While your invented system of belief may be stronger logically, it holds no
value spiritually or socially (in the sense that Christianity is reassuring
to the soul, and provides a good place to meet once a week). You open this
statement with "In my mind..."; logically, everything that follows is
entirely subjective, and rests on your own belief. Christianity makes the
same claim, so I still don't see how logic and religion are incompatible,
when fundamentally, both rest on faith, as you can quickly discover with the
Socratic method:

Atheist: "Christianity is a mass deception."

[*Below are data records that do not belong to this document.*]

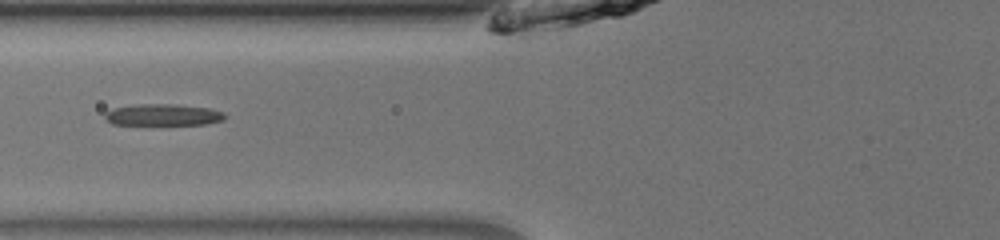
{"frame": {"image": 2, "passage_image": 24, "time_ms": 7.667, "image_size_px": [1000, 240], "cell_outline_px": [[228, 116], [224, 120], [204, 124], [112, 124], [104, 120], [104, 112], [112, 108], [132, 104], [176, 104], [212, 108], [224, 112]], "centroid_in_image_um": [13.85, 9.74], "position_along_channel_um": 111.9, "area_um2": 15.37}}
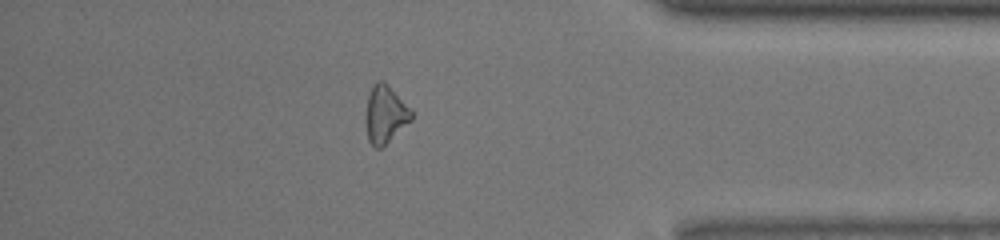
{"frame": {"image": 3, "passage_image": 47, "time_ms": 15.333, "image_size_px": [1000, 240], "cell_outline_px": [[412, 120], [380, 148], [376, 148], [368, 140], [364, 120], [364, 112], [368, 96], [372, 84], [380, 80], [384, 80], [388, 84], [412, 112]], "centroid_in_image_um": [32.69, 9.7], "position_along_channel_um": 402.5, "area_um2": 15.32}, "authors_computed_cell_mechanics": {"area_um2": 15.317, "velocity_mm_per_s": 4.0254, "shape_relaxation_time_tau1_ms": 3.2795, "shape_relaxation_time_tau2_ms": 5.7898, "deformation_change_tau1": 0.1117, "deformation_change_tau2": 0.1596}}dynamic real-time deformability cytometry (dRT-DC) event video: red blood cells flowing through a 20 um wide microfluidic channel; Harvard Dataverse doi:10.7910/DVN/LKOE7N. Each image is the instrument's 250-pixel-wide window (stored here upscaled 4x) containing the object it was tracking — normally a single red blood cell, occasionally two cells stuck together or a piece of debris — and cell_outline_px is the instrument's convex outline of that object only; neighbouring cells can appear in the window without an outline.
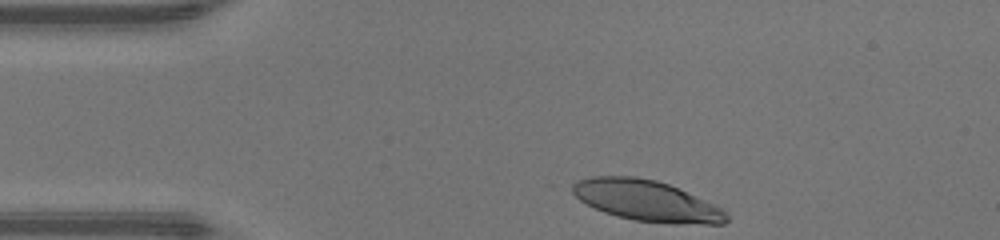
{"species": "human", "species_latin": "Homo sapiens", "temperature_condition": "warm", "stored_images_in_passage": 31, "camera_frame_rate_fps": 3000, "um_per_image_px": 0.085, "donor": {"sex": "male"}, "frame": {"image": 1, "passage_image": 1, "time_ms": 0.0, "image_size_px": [1000, 240], "cell_outline_px": [[728, 220], [724, 224], [668, 224], [632, 220], [616, 216], [604, 212], [580, 200], [564, 188], [568, 184], [576, 180], [592, 176], [636, 176], [656, 180], [668, 184], [704, 200], [720, 208], [728, 216]], "centroid_in_image_um": [54.85, 17.05], "position_along_channel_um": 30.2, "area_um2": 36.99}}
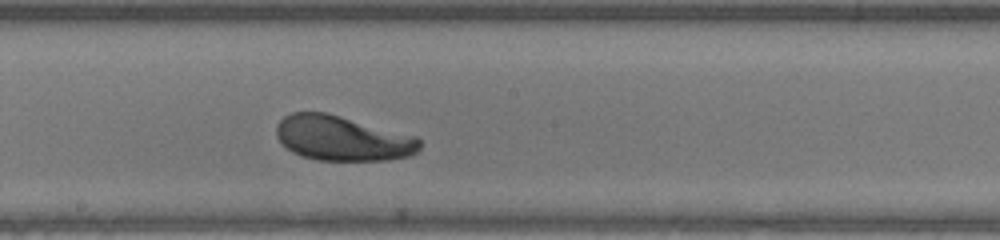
{"frame": {"image": 2, "passage_image": 18, "time_ms": 5.667, "image_size_px": [1000, 240], "cell_outline_px": [[420, 152], [412, 156], [388, 160], [316, 160], [300, 156], [292, 152], [276, 136], [276, 124], [284, 116], [292, 112], [324, 112], [340, 116], [416, 136], [420, 140]], "centroid_in_image_um": [29.12, 11.77], "position_along_channel_um": 219.1, "area_um2": 37.57}}
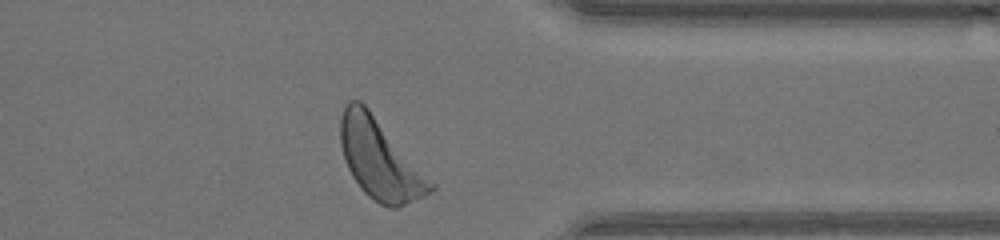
{"frame": {"image": 3, "passage_image": 30, "time_ms": 9.667, "image_size_px": [1000, 240], "cell_outline_px": [[436, 188], [424, 196], [396, 208], [388, 208], [372, 200], [360, 188], [352, 176], [344, 160], [340, 144], [340, 116], [344, 104], [348, 100], [360, 100], [368, 108], [436, 184]], "centroid_in_image_um": [32.27, 13.55], "position_along_channel_um": 379.1, "area_um2": 42.02}, "authors_computed_cell_mechanics": {"area_um2": 38.0902, "velocity_mm_per_s": 4.2551, "shape_relaxation_time_tau1_ms": 2.047, "shape_relaxation_time_tau2_ms": 11.0705, "deformation_change_tau1": 0.1421, "deformation_change_tau2": 0.2648}}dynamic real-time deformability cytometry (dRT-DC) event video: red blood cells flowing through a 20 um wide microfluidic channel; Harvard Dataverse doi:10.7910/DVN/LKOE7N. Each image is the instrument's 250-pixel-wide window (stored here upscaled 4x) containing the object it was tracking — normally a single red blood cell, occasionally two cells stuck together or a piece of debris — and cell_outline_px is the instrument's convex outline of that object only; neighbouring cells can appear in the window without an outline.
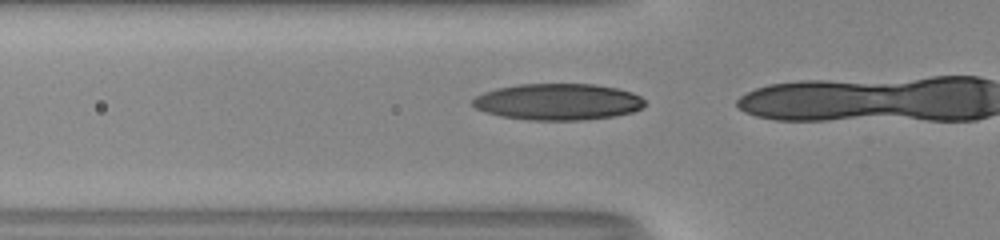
{"species": "human", "species_latin": "Homo sapiens", "temperature_condition": "room temperature", "stored_images_in_passage": 17, "camera_frame_rate_fps": 3000, "um_per_image_px": 0.085, "donor": {"sex": "male"}, "frame": {"image": 1, "passage_image": 15, "time_ms": 4.667, "image_size_px": [1000, 240], "cell_outline_px": [[644, 104], [640, 108], [632, 112], [612, 116], [584, 120], [528, 120], [500, 116], [484, 112], [476, 108], [472, 104], [472, 100], [476, 96], [484, 92], [496, 88], [516, 84], [592, 84], [616, 88], [632, 92], [640, 96], [644, 100]], "centroid_in_image_um": [47.38, 8.65], "position_along_channel_um": 78.4, "area_um2": 36.59}}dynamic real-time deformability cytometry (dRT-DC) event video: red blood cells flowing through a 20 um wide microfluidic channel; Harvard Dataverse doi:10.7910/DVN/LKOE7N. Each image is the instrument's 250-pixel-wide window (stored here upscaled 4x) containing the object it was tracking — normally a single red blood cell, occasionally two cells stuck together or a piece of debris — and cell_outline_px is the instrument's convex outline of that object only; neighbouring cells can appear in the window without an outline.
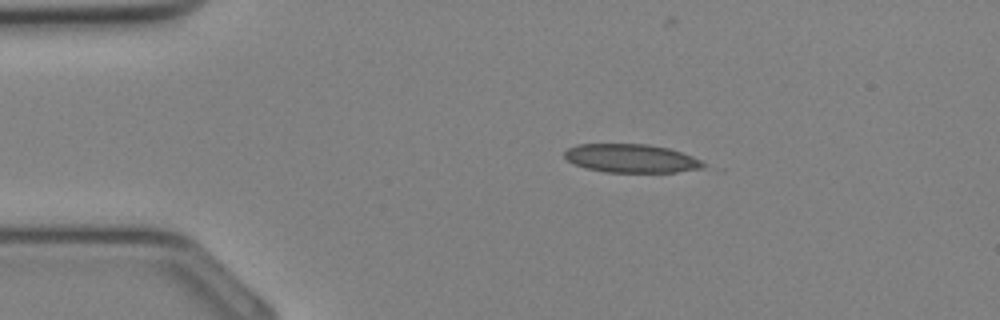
{"species": "Egyptian fruit bat (a non-hibernating species)", "species_latin": "Rousettus aegyptiacus", "temperature_condition": "cold", "stored_images_in_passage": 25, "camera_frame_rate_fps": 3000, "um_per_image_px": 0.085, "animal": {"sex": "female"}, "frame": {"image": 1, "passage_image": 1, "time_ms": 0.0, "image_size_px": [1000, 320], "cell_outline_px": [[704, 168], [676, 172], [604, 172], [584, 168], [568, 160], [564, 156], [564, 152], [568, 148], [576, 144], [648, 144], [668, 148], [692, 156], [700, 160], [704, 164]], "centroid_in_image_um": [53.63, 13.46], "position_along_channel_um": 31.4, "area_um2": 23.0}}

Socrates: "What is the alternative?"

A: "Why, Logic, of course."

S: "Why is Logic superior?"

A: "Because it relies on empirical evidence, and ensures that all of your
beliefs are true. Christianity relies on Faith, which cannot be proven."

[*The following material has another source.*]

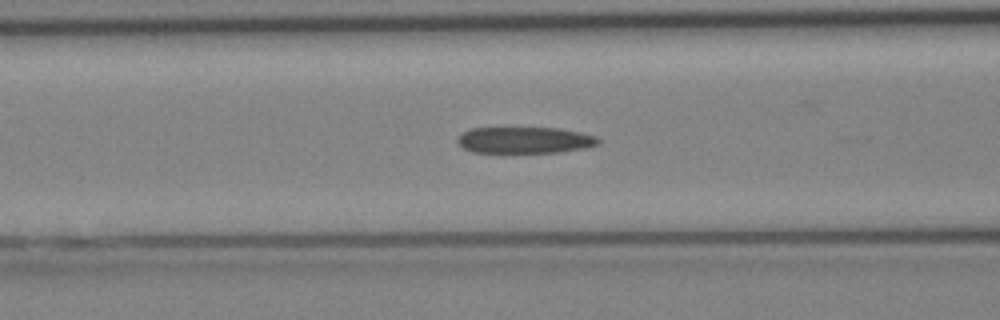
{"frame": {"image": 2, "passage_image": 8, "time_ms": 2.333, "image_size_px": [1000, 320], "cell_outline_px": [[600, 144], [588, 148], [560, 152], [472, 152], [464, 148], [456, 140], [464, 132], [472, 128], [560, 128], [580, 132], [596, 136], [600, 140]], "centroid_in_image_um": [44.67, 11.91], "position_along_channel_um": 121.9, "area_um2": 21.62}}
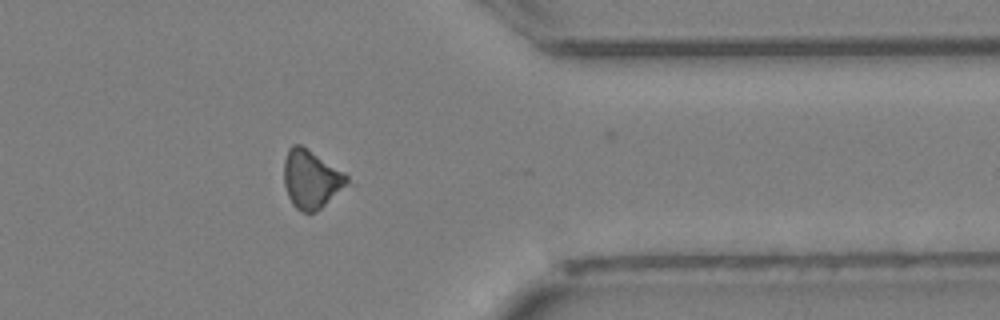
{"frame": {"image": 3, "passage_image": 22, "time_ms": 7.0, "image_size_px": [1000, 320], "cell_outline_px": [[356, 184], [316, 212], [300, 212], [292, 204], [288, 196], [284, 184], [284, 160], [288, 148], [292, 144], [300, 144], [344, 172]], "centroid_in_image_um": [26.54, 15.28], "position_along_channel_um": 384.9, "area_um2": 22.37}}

S: "How do you know that truth can accurately and universally derived from
the object, when that punk Aristotle claims that knowledge of the thing
exists only in the mind? Logically, two contradictory truths can be derived
from the same empirical evidence, through selective ignorance of parts of
the data."

A: "One derives truth from the object by standing the two contradictory
conclusions against one another, and determining which conclusion has a
stronger foundation."

S: "By what criterion is either foundation stronger?"

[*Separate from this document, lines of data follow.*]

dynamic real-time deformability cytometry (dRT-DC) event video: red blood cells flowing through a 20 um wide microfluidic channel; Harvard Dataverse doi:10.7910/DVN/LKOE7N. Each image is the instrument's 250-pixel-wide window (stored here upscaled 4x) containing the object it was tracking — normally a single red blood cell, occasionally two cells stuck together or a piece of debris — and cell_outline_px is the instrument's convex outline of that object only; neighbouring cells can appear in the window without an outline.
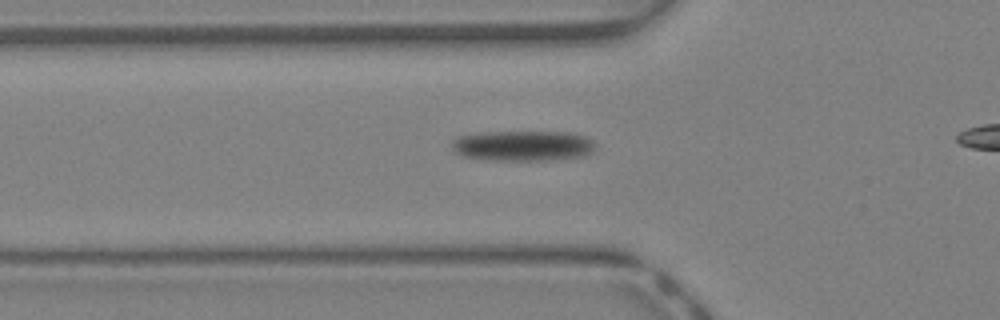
{"species": "Egyptian fruit bat (a non-hibernating species)", "species_latin": "Rousettus aegyptiacus", "temperature_condition": "warm", "stored_images_in_passage": 17, "camera_frame_rate_fps": 3000, "um_per_image_px": 0.085, "animal": {"sex": "female"}, "frame": {"image": 1, "passage_image": 6, "time_ms": 1.667, "image_size_px": [1000, 320], "cell_outline_px": [[596, 144], [592, 152], [584, 156], [552, 160], [480, 160], [464, 156], [456, 152], [452, 148], [452, 140], [460, 136], [480, 132], [568, 132], [584, 136], [592, 140]], "centroid_in_image_um": [44.44, 12.39], "position_along_channel_um": 81.4, "area_um2": 25.61}}
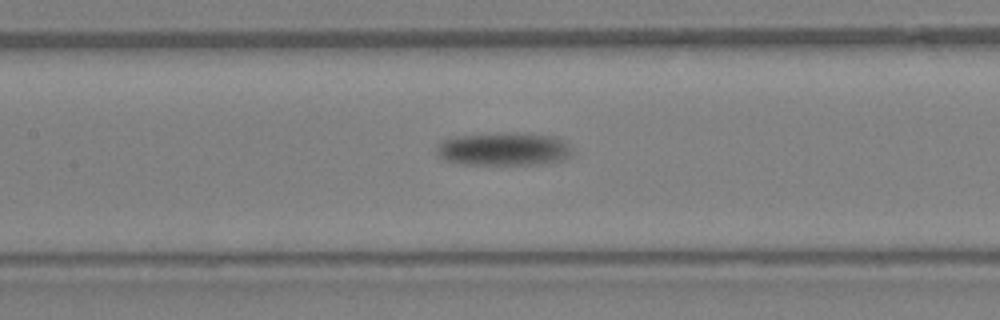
{"frame": {"image": 2, "passage_image": 12, "time_ms": 3.667, "image_size_px": [1000, 320], "cell_outline_px": [[572, 152], [564, 160], [544, 164], [464, 164], [444, 160], [440, 156], [436, 148], [444, 140], [456, 136], [516, 132], [524, 132], [552, 136], [564, 140], [568, 144]], "centroid_in_image_um": [42.87, 12.66], "position_along_channel_um": 164.5, "area_um2": 26.13}}
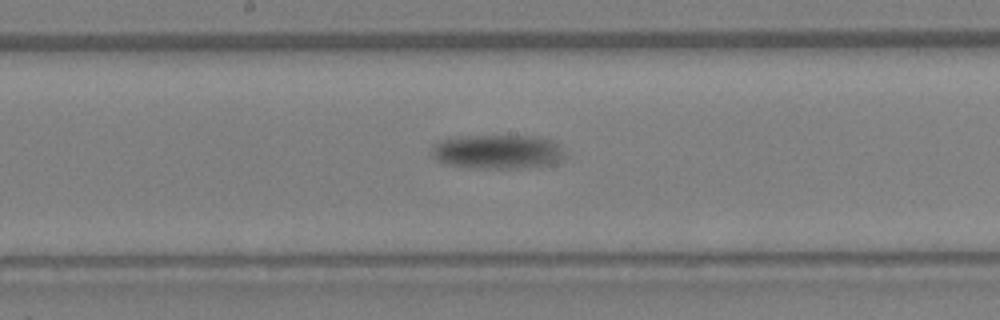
{"frame": {"image": 3, "passage_image": 15, "time_ms": 4.667, "image_size_px": [1000, 320], "cell_outline_px": [[564, 156], [560, 160], [552, 164], [524, 168], [468, 168], [448, 164], [436, 160], [432, 156], [432, 144], [436, 140], [464, 136], [532, 136], [552, 140], [560, 148]], "centroid_in_image_um": [42.22, 12.9], "position_along_channel_um": 206.0, "area_um2": 26.59}}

A: "By subjection to reason."

S: "And on what does reason stand?"

A: "On itself."

S: "As does Faith."

Okay, it's a little stilted for the sake of brevity (feel free to
pick it to bits if I've put words in your mouth that don't belong there),
but my point is that faith is necessary to cement the parts of logic that
are unstable. Unless you are a nihilist like Socrates, (Socrates: "Nothing
can be known". Punk: "How do you know?") somewhere deep down there's an
unsupported assumption holding everything else up.
(I'm not trying to convert you to Christianity here- far from it.
I'm trying to illustrate that not all Christians are blinding themselves to
logic, but that the spirituality involved is separate from logic. I suppose
I should also admit to a bit of devil's advocatism here- "Are you really
free of this faith that you reject? How can you be sure?"...)

Patrick D. Bunt,

"Most people who criticize Karl Marx have not read his works. Of course,
most people who support him have not read his works either. This guy writes
a nine hundred page treatise on economic theory and calls it Volume One,
it's a wonder anybody has read his works."